Fog in a cave limits how far the player can see into the space, which is both realistic (actual caves have limited visibility due to particulate matter and humidity) and useful for environment design (the designer can hide the extent of the cave geometry behind the fog, preventing the player from seeing where the mesh seams are or where the cave ends).

The fog density and start distance are the primary tuning parameters: denser fog creates a more claustrophobic atmosphere and hides geometry more effectively; lighter fog opens up the space and lets distant features read more clearly. The fog color contributes to the scene’s overall color mood — a cool blue-grey fog reads as cold and damp; a warm amber-tinted fog reads as torch-lit and enclosed.


Reflection

The cavern demo is the simplest environment project in this series — deliberately so, because it sits at the beginning of the learning arc when the tools were new and the goal was understanding the basics. The same lighting principles applied here — interior sources only, contrast between lit and unlit areas, atmospheric fill to soften the darkness — appear in much more sophisticated form in the Night Scene project, the Survival Horror project, and the Lighting study.
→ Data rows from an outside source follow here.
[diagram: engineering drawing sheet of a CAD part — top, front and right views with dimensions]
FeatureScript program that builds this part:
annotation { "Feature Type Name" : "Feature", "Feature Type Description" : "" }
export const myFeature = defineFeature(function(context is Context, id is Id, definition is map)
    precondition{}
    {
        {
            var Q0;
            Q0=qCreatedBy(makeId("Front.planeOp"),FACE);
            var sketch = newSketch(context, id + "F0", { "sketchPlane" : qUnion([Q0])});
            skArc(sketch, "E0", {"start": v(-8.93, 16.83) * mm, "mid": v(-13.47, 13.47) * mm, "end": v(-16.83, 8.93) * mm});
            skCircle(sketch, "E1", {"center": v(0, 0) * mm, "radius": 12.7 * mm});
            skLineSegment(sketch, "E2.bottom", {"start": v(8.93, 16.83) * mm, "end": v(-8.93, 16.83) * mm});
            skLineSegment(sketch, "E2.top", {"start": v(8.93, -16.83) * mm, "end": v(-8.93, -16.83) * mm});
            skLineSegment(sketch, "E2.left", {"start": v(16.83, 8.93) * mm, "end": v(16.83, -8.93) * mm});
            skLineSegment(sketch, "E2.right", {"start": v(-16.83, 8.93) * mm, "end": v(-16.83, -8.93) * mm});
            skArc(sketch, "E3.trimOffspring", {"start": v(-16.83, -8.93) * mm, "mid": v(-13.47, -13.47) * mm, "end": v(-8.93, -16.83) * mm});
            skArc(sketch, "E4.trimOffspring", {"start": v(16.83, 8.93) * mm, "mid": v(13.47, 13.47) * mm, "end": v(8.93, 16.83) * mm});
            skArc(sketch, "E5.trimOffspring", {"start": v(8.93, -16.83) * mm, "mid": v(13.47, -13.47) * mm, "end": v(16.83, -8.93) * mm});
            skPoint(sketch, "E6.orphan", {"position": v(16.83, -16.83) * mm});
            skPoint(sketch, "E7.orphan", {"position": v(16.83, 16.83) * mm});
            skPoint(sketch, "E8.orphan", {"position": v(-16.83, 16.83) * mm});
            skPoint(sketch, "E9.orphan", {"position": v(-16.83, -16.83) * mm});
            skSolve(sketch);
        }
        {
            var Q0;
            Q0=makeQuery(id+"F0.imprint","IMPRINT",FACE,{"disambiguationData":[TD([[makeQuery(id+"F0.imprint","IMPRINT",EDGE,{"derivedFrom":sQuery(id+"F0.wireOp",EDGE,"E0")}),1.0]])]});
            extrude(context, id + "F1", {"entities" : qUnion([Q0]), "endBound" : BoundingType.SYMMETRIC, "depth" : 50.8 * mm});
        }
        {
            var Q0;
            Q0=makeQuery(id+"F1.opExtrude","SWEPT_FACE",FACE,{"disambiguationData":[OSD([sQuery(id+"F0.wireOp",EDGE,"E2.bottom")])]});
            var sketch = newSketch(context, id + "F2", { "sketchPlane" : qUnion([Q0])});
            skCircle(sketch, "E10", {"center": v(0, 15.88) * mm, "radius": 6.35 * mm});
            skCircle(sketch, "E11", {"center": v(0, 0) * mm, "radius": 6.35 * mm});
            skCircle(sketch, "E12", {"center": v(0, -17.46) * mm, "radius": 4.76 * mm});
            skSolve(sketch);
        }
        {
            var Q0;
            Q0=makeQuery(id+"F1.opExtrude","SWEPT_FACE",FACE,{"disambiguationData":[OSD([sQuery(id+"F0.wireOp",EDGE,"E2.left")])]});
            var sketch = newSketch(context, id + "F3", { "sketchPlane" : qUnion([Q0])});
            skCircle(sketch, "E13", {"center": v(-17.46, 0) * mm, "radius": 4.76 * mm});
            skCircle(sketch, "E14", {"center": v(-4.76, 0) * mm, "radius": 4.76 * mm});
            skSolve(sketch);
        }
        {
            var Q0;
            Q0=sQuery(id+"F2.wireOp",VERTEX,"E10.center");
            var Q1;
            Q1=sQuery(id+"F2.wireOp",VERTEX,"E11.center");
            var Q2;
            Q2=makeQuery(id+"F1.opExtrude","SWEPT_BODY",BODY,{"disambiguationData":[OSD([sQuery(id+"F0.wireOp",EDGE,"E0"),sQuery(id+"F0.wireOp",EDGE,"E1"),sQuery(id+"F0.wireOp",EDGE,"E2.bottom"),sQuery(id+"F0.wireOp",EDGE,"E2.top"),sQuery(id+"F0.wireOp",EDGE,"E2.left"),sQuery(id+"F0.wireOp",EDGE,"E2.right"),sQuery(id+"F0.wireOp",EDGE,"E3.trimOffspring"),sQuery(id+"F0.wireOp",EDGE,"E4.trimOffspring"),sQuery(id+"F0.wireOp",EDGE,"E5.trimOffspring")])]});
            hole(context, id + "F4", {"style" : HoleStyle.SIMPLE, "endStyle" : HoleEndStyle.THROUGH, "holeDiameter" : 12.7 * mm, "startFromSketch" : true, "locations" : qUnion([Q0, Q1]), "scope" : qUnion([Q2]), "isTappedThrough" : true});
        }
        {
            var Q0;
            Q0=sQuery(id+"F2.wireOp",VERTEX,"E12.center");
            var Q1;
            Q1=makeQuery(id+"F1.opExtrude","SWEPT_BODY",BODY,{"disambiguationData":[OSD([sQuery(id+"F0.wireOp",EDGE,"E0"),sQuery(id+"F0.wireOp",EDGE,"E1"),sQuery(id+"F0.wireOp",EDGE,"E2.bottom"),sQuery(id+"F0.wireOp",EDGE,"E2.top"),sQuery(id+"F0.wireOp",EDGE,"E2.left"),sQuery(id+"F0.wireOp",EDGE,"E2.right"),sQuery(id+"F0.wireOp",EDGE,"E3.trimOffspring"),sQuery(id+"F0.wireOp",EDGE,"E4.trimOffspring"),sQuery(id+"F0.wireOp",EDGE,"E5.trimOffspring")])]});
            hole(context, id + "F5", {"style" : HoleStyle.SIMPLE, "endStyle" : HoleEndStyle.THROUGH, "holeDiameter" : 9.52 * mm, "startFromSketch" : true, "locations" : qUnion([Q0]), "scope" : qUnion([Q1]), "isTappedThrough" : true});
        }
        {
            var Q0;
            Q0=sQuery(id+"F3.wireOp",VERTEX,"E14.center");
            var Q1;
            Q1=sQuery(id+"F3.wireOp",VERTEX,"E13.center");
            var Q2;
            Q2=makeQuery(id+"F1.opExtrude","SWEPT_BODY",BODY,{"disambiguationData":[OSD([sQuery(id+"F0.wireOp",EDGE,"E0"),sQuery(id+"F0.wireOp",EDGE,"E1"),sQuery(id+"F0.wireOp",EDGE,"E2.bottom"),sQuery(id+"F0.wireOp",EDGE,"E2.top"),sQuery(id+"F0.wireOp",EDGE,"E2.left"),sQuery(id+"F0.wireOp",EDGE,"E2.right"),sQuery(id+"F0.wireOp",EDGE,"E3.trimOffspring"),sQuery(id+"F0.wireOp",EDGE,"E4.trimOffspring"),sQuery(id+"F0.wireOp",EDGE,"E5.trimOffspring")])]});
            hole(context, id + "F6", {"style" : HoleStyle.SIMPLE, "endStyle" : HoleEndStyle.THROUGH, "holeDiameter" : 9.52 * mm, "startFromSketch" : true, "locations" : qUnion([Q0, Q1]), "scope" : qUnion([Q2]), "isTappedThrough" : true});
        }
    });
What this early project establishes is the intuition for reading a space through its lighting: where does the eye go first, what does darkness communicate, how does fog change the perceived scale of an environment. These are perceptual questions as much as technical ones, and they’re the same questions that experienced environment artists ask regardless of which tool they’re using. Starting with a simple cave and no natural light is an effective way to make those questions unavoidable.